Task description
Rewrite the stretch of data from the line containing "<strong>Get a Sample" through the line containing "- Guitar Hero" as a Markdown table with the columns Row and Line. Number each non-blank line in order, and leave out the blank lines.

+ + + + + + +

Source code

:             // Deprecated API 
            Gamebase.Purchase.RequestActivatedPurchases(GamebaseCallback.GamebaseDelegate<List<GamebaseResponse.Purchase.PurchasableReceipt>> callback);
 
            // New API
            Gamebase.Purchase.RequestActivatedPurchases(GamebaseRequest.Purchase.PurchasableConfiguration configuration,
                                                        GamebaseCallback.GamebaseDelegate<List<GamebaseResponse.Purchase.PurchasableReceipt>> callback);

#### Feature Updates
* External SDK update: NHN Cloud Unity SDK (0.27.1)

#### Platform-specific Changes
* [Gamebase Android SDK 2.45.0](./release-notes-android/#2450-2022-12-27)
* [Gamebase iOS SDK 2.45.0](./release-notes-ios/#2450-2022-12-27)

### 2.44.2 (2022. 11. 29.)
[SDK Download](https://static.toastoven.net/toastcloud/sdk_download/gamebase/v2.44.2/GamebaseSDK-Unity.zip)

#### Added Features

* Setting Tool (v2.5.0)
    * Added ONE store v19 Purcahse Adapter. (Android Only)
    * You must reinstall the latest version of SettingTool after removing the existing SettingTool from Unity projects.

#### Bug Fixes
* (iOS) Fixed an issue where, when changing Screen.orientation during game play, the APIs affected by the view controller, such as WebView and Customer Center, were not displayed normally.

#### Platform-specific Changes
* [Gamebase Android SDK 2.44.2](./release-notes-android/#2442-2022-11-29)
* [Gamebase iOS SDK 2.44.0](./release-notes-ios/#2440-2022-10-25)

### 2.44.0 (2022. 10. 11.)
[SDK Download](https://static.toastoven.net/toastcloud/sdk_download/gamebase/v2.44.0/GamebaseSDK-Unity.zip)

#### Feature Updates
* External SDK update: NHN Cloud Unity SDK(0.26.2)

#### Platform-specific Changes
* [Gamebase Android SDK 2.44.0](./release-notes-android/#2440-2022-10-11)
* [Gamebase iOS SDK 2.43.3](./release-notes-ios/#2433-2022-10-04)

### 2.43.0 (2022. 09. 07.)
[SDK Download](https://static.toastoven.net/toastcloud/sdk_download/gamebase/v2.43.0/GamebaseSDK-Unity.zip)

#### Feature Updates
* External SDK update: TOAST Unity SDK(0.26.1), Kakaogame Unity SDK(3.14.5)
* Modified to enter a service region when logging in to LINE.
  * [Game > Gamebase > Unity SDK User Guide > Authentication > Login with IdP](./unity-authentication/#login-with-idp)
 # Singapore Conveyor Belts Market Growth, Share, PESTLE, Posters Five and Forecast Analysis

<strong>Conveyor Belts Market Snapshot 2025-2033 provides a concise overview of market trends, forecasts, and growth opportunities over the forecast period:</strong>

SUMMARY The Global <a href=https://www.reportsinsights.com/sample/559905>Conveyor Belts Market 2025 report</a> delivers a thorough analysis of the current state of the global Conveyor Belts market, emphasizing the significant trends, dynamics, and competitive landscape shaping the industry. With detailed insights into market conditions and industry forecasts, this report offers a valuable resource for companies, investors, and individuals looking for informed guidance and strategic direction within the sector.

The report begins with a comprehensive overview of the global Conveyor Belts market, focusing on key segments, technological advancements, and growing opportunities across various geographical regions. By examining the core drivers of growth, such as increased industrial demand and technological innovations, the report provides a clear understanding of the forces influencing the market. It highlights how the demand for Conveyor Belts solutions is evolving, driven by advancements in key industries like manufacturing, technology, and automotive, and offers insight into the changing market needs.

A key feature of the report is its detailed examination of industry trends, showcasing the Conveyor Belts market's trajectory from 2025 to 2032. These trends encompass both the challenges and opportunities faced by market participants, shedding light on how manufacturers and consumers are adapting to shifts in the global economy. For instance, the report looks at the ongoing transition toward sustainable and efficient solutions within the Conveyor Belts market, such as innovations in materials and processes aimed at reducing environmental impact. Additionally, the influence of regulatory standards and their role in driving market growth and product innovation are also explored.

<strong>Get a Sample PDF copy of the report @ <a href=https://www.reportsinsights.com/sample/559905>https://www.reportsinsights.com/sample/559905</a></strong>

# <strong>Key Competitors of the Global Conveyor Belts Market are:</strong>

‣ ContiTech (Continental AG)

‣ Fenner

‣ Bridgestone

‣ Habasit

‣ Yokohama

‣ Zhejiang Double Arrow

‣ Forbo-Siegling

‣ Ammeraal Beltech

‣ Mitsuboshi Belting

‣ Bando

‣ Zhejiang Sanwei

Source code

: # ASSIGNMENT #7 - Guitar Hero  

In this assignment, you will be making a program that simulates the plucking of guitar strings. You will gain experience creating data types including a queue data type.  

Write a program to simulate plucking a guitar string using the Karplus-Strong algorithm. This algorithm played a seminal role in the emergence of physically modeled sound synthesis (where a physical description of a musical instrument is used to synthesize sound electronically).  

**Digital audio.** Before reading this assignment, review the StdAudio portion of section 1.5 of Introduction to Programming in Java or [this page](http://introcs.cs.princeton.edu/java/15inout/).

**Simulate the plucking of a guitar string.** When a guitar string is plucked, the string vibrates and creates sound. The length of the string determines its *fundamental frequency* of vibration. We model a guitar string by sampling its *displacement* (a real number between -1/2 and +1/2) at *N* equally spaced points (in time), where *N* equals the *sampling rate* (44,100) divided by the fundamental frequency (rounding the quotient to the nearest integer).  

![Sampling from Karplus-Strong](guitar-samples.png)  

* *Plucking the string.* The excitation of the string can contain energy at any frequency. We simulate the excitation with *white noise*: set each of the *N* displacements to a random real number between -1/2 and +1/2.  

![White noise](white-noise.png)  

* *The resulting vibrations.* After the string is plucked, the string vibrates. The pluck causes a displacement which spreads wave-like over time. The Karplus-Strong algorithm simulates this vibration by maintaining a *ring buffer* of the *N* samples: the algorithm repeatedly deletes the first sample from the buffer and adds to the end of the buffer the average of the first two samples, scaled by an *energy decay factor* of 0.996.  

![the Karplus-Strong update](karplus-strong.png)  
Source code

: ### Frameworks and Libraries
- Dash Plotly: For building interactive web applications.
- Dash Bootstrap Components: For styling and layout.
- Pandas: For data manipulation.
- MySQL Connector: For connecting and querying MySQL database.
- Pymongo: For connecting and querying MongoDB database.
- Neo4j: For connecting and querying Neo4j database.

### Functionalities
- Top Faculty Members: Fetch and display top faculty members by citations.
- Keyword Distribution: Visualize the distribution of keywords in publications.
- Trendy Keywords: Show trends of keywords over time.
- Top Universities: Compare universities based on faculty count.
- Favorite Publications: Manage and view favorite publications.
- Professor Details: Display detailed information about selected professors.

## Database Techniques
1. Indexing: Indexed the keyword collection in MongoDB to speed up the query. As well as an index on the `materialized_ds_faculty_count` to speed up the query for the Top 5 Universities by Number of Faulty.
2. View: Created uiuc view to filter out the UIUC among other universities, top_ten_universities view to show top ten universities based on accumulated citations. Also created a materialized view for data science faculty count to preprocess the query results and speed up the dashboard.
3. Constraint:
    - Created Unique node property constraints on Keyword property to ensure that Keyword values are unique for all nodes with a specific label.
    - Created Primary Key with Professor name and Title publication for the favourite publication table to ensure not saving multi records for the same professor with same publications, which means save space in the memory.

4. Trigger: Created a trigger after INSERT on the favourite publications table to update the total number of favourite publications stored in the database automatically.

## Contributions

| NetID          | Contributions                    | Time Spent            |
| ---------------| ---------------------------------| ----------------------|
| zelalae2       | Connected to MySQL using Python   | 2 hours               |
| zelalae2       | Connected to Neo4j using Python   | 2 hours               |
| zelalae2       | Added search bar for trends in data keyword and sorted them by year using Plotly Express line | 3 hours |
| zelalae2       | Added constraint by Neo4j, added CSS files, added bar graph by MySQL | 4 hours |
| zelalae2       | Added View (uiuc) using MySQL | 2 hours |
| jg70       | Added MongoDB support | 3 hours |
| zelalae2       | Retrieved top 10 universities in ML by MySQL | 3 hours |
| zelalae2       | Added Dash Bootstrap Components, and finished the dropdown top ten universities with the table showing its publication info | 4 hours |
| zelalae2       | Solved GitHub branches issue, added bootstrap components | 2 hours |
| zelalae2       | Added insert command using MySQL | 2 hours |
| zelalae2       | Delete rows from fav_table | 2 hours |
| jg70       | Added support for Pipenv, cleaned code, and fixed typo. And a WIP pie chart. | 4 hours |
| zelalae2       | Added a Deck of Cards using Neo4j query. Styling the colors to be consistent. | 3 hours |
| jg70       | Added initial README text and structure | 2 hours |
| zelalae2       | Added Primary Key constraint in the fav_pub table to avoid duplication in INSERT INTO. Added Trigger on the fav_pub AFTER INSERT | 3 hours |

+ + + + + + +

Answer area
| Row | Line |
|---|---|
| 1 | <strong>Get a Sample PDF copy of the report @ <a href=https://www.reportsinsights.com/sample/559905>https://www.reportsinsights.com/sample/559905</a></strong> |
| 2 | # <strong>Key Competitors of the Global Conveyor Belts Market are:</strong> |
| 3 | ‣ ContiTech (Continental AG) |
| 4 | ‣ Fenner |
| 5 | ‣ Bridgestone |
| 6 | ‣ Habasit |
| 7 | ‣ Yokohama |
| 8 | ‣ Zhejiang Double Arrow |
| 9 | ‣ Forbo-Siegling |
| 10 | ‣ Ammeraal Beltech |
| 11 | ‣ Mitsuboshi Belting |
| 12 | ‣ Bando |
| 13 | ‣ Zhejiang Sanwei |
| 14 | Source code |
| 15 | : # ASSIGNMENT #7 - Guitar Hero   |